§ **Activities**:
1. Please list every person the article on Kid Yamamoto's death names besides Yamamoto himself.
2. Extend the article on Kid Yamamoto's death, picking up after its last sentence.

§ **Reading passage**:
• • • •

Martial Arts Legend Kid Yamamoto Dead At 41

The MMA world has lost one of its pioneers, as Japanese combat sports lifer Norifumi “Kid” Yamamoto died, a month after being diagnosed with cancer. He was 41 years old.

Kid was the youngest of three, born into a famous Japanese wrestling family. His father Ikuei wrestled at the 1972 Olympics, and his sisters Miyuu and Seiko have seven world championships between the two of them. (Seiko is also married to Yu Darvish.) Kid was sent to Arizona to go to high school and train as a wrestler under Townsend and Tricia Saunders; after winning three state titles, he returned to Japan and nearly made the 2000 Japanese Olympic team.

• • • •

§ **Available data**:
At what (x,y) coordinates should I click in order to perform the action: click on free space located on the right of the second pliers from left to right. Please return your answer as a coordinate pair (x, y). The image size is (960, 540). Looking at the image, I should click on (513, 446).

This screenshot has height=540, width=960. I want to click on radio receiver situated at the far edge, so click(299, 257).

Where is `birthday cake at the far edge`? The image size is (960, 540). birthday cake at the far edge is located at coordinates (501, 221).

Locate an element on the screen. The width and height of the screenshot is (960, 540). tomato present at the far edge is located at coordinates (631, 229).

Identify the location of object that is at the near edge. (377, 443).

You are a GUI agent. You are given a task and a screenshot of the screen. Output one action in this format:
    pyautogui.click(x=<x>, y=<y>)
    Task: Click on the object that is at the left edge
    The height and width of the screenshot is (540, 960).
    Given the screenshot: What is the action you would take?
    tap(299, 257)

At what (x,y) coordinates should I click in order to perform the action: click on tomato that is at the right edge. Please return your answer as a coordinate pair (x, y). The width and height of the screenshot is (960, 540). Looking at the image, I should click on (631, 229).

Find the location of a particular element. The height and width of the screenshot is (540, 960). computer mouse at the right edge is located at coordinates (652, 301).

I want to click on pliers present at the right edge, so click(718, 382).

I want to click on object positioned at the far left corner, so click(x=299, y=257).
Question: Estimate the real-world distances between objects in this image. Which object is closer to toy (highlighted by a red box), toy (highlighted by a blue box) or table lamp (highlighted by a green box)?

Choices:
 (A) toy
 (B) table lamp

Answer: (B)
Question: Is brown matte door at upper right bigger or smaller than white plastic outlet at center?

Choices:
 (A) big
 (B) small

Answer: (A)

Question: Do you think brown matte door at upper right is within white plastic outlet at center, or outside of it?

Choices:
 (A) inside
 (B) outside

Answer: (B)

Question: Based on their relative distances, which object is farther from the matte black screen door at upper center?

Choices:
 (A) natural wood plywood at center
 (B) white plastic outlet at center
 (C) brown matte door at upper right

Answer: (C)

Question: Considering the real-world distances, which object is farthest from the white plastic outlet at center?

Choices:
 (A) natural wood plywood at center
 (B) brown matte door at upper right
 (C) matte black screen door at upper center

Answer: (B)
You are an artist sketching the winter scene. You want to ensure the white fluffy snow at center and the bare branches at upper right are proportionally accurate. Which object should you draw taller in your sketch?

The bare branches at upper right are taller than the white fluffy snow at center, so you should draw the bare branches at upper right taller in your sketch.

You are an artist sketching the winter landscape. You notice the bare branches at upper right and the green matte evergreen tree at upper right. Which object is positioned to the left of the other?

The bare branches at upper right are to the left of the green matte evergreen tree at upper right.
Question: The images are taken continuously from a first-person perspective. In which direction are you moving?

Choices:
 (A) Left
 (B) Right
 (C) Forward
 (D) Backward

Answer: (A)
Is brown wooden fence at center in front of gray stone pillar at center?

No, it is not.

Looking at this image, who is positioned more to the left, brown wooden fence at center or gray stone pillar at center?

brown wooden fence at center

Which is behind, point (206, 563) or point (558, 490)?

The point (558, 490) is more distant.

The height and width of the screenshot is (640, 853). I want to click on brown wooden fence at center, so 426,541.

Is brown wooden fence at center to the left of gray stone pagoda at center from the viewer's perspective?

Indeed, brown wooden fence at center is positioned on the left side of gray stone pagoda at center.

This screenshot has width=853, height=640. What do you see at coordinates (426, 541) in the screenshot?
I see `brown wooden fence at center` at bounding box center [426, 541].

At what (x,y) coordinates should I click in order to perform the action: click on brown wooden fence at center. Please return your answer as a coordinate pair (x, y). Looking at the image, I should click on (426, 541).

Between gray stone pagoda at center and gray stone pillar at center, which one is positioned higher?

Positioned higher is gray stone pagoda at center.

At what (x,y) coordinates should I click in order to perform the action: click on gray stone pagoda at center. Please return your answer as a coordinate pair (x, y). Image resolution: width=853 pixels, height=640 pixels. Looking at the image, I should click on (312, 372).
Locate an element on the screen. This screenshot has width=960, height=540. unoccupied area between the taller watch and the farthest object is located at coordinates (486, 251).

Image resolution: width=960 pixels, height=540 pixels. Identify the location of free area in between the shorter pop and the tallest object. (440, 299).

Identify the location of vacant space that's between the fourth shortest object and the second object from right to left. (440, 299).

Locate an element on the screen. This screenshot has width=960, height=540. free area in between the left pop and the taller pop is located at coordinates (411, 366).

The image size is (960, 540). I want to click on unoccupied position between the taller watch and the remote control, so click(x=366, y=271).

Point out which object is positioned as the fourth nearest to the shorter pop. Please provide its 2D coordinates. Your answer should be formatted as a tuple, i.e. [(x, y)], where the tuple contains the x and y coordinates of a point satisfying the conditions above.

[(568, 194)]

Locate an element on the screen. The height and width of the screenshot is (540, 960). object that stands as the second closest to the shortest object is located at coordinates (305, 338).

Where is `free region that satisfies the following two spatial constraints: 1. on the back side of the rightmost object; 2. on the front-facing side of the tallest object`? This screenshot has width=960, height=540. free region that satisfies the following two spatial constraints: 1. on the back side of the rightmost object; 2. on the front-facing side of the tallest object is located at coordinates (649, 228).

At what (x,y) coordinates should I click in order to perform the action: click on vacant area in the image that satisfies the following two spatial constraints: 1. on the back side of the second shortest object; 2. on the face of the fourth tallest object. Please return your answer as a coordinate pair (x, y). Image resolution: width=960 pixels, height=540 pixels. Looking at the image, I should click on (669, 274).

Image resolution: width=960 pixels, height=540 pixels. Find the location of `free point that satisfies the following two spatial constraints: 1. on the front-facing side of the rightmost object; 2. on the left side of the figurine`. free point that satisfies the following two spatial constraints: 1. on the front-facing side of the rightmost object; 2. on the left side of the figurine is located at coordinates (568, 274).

• • • •

§ **Response list**:
1. Ikuei, Miyuu, Seiko, Yu Darvish, Townsend Saunders, Tricia Saunders

2.
The legend goes that Kid first got into MMA when his then-brother-in-law Enson Inoue, a Hawaiian MMA pioneer, helped him get out of a jam with yakuza after Kid accidentally shot a mafioso in the face with a BB gun. Inoue is one of the most notable heavyweights from the early days of MMA, and he helped turn Kid into a bona fide star. MMA in the early 2000s was the wild wild west, and Kid was one of the most legitimizing forces for the sport in Japan, as it slowly turned from a strange rigged spectacle into a real sport.

Lighter weight classes didn’t have the same prestige as, say, light heavyweight back in the day, and even though Kid was only 5-foot-4 and something like 150 pounds, he fought at featherweight, lightweight, and anywhere else he could get a fight. His good looks, bad boy persona, and fearless desire to fight bigger men made him a true celebrity in the early aughts. On New Year’s Eve, Kid kickboxed against Masato, a world champion 20 pounds heavier than him, and scored an early knockdown on the way to a thrilling decision loss.

Kid fought for Shooto and K-1 HERO’s in Japan, amassing a 17-1-1 record before his first retirement in 2007. Though the base of his game was wrestling, Kid was a freak athlete who finished ten straight fights from 2003 to 2006. One of those was his famous four-second flying knee KO against Kazuyuki Miyata.

He also blanched Royler Gracie (the thumbnail’s fucked, but the video works).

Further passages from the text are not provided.